Living in Los Angeles I became accustomed to driving everywhere, even to the grocery store a few blocks away. In Ireland, cars drive on the opposite side of the road. I am uncoordinated enough as it is, and with the addition of an unfamiliar environment there was no way I was ready to attempt that. For this reason I found myself getting around other ways. I travelled by bus and train, but primarily on foot. Travel took longer, but it was more peaceful. I didn’t have the anxiety of watching the road, thinking about where to turn next, etc. If I had driven instead of walked, I never would have found Cork Coffee Roasters, home of the best almond croissant I have ever tasted, or wandered into that hole-in-the wall bookshop in Dublin. I may never have noticed the fields full of more shades of green than I had ever seen. Getting into the habit of wandering slowly has been a lesson I will take with me for the rest of my life.
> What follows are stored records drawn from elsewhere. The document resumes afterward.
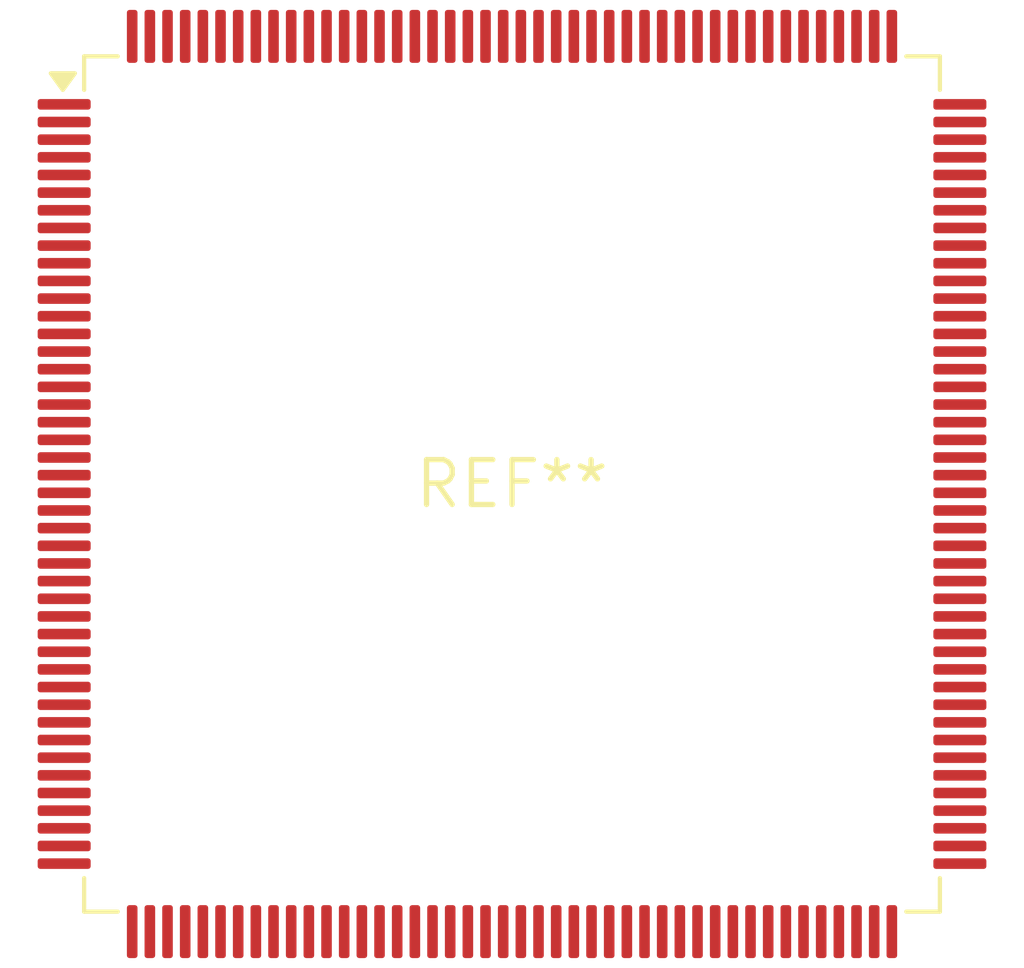
<source format=kicad_pcb>
(kicad_pcb (version 20240108) (generator pcbnew)

  (general
    (thickness 1.6)
  )

  (paper "A4")
  (layers
    (0 "F.Cu" signal)
    (31 "B.Cu" signal)
    (32 "B.Adhes" user "B.Adhesive")
    (33 "F.Adhes" user "F.Adhesive")
    (34 "B.Paste" user)
    (35 "F.Paste" user)
    (36 "B.SilkS" user "B.Silkscreen")
    (37 "F.SilkS" user "F.Silkscreen")
    (38 "B.Mask" user)
    (39 "F.Mask" user)
    (40 "Dwgs.User" user "User.Drawings")
    (41 "Cmts.User" user "User.Comments")
    (42 "Eco1.User" user "User.Eco1")
    (43 "Eco2.User" user "User.Eco2")
    (44 "Edge.Cuts" user)
    (45 "Margin" user)
    (46 "B.CrtYd" user "B.Courtyard")
    (47 "F.CrtYd" user "F.Courtyard")
    (48 "B.Fab" user)
    (49 "F.Fab" user)
    (50 "User.1" user)
    (51 "User.2" user)
    (52 "User.3" user)
    (53 "User.4" user)
    (54 "User.5" user)
    (55 "User.6" user)
    (56 "User.7" user)
    (57 "User.8" user)
    (58 "User.9" user)
  )

  (setup
    (pad_to_mask_clearance 0)
    (pcbplotparams
      (layerselection 0x00010fc_ffffffff)
      (plot_on_all_layers_selection 0x0000000_00000000)
      (disableapertmacros false)
      (usegerberextensions false)
      (usegerberattributes false)
      (usegerberadvancedattributes false)
      (creategerberjobfile false)
      (dashed_line_dash_ratio 12.000000)
      (dashed_line_gap_ratio 3.000000)
      (svgprecision 4)
      (plotframeref false)
      (viasonmask false)
      (mode 1)
      (useauxorigin false)
      (hpglpennumber 1)
      (hpglpenspeed 20)
      (hpglpendiameter 15.000000)
      (dxfpolygonmode false)
      (dxfimperialunits false)
      (dxfusepcbnewfont false)
      (psnegative false)
      (psa4output false)
      (plotreference false)
      (plotvalue false)
      (plotinvisibletext false)
      (sketchpadsonfab false)
      (subtractmaskfromsilk false)
      (outputformat 1)
      (mirror false)
      (drillshape 1)
      (scaleselection 1)
      (outputdirectory "")
    )
  )

  (net 0 "")

  (footprint "LQFP-176_24x24mm_P0.5mm" (layer "F.Cu") (at 0 0))

)

</source>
Something that is written all over the lives of the Irish is that the most convenient way isn’t always the most valuable way.

4. Be present.
Before my trip, I found out that international mobile phone plans are expensive. I bought a small package in case of emergencies, but for the most part I was without phone calls and texts. Most places I visited (even the coffee shops…gasp!) didn’t have wifi, so I was able to check my email only now and then. There were no hour-long binges on social media, or randomly chasing a Google/Wikipedia trail of useless information, per my usual habit. Instead I was forced to sit. Breathe. Read. Have conversations with locals. I found one learns a lot from sitting and looking out a window. Since I’ve come back I haven’t been as attached to my phone or laptop, but more interested in what is happening in my current location. Something that is written all over the lives of the Irish is that the most convenient way isn’t always the most valuable way. Life riddled with distraction isn’t full, abundant life.
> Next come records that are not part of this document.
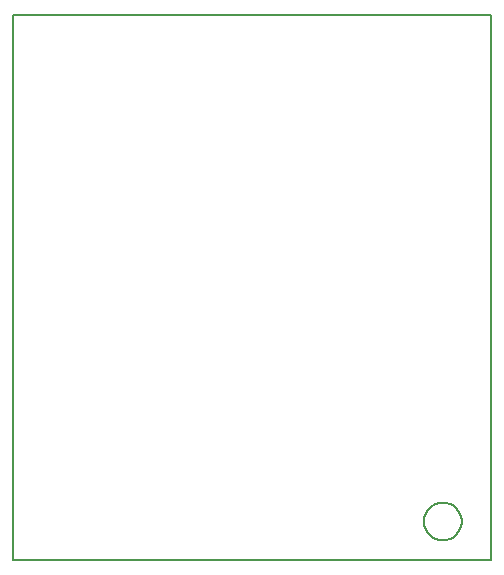
<source format=gbr>
G04 PROTEUS GERBER X2 FILE*
%TF.GenerationSoftware,Labcenter,Proteus,8.17-SP2-Build37159*%
%TF.CreationDate,2024-05-15T17:06:41+00:00*%
%TF.FileFunction,NonPlated,1,2,NPTH*%
%TF.FilePolarity,Positive*%
%TF.Part,Single*%
%TF.SameCoordinates,{8e856c1c-122a-437a-bfc2-24db689c5e76}*%
%FSLAX45Y45*%
%MOMM*%
G01*
%TA.AperFunction,Profile*%
%ADD21C,0.150000*%
%TD.AperFunction*%
D21*
X-2010000Y-2260000D02*
X+2040000Y-2260000D01*
X+2040000Y+2360000D01*
X-2010000Y+2360000D01*
X-2010000Y-2260000D01*
X+1790312Y-1930000D02*
X+1789777Y-1916917D01*
X+1785433Y-1890749D01*
X+1776357Y-1864581D01*
X+1761574Y-1838413D01*
X+1738960Y-1812409D01*
X+1712792Y-1792721D01*
X+1686624Y-1780021D01*
X+1660456Y-1772608D01*
X+1634288Y-1769745D01*
X+1630000Y-1769688D01*
X+1469688Y-1930000D02*
X+1470223Y-1916917D01*
X+1474567Y-1890749D01*
X+1483643Y-1864581D01*
X+1498426Y-1838413D01*
X+1521040Y-1812409D01*
X+1547208Y-1792721D01*
X+1573376Y-1780021D01*
X+1599544Y-1772608D01*
X+1625712Y-1769745D01*
X+1630000Y-1769688D01*
X+1469688Y-1930000D02*
X+1470223Y-1943083D01*
X+1474567Y-1969251D01*
X+1483643Y-1995419D01*
X+1498426Y-2021587D01*
X+1521040Y-2047591D01*
X+1547208Y-2067279D01*
X+1573376Y-2079979D01*
X+1599544Y-2087392D01*
X+1625712Y-2090255D01*
X+1630000Y-2090312D01*
X+1790312Y-1930000D02*
X+1789777Y-1943083D01*
X+1785433Y-1969251D01*
X+1776357Y-1995419D01*
X+1761574Y-2021587D01*
X+1738960Y-2047591D01*
X+1712792Y-2067279D01*
X+1686624Y-2079979D01*
X+1660456Y-2087392D01*
X+1634288Y-2090255D01*
X+1630000Y-2090312D01*
M02*

</source>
5. There are no people like the people of Ireland.
Though I went alone, I found friends wherever I was. Cab drivers, fellow bus passengers, baristas. I experienced everything from getting a play-by-play recap of the all-Ireland championship football game, to being invited to a discussion at someone’s home on arts and culture. Warm smiles. Warm handshakes. Warm hearts. The stories about the story-telling are true. There was kindness, politeness, humor, and always a sparkle in the eye when they spoke of Ireland. Even their manner of speaking is lyrical. The colorful language, and lilt in their voices can make hearing directions to the train station the most exciting part of your morning. The chill and dreariness of Irish winters shows no evidence of penetrating the hearts of the people. There really is magic there, and I can’t wait to go back.

Sweet Shop image courtesy of Abigail Atchison


  1. This was such a great read! I’ve also always dreamed of traveling to Ireland and am finally doing so in April! Your article made me all the more excited for my journey! 🙂

  2. I love this! I myself am lucky enought to be Irish.
    What you said I completlely agree with. I thought before reading this that it would be quite a stereotypical portrayal of Ireland. But instead you captured Ireland beautifully. Thank you for giving me a lovely end to a great Paddy’s day!